Structural changes of 1-(phenylethynyl)naphthalene upon electronic excitation from Franck–Condon fits of several fluorescence emission spectra

Abstract

The structural changes of 1-(Phenylethynyl)naphthalene (1-PEN) upon excitation from the ground state to the lowest excited singlet state have been assessed from a combined Franck–Condon-Fit of fluorescence emission spectra after excitation of several vibronic bands of 1-PEN and ab initio calculations.
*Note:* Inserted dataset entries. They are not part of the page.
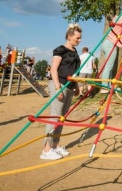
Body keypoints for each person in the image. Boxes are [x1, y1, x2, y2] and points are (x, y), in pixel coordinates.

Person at [41, 24, 81, 160]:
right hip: (59, 85)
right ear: (69, 37)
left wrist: (76, 86)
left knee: (62, 118)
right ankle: (46, 150)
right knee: (55, 116)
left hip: (69, 86)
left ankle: (55, 146)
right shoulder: (60, 50)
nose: (79, 40)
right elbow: (53, 69)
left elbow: (74, 72)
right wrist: (58, 89)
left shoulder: (75, 53)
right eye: (77, 38)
An analysis of the infrared spectrum, the laser induced fluorescence (LIF) spectrum and the fluorescence emission spectra is given on the basis of the approximate coupled cluster singles and doubles model (CC2) within the resolution-of-identity approximation and taking spin-component scaling into account. The excited state structure of 1-PEN is found to be planar, with the major geometry changes upon excitation localized in the naphthalene moiety. Electron density shifts from the naphthyl ring to the phenyl ring upon electronic excitation, leading to an increase of the permanent dipole moment of 1-PEN. The lowest electronically excited state of 1-PEN can be labeled as 1Lb-state, with the 1La-state energetically quasi-degenerate. The geometry changes, determined from the Franck–Condon analysis are in agreement with this assignment.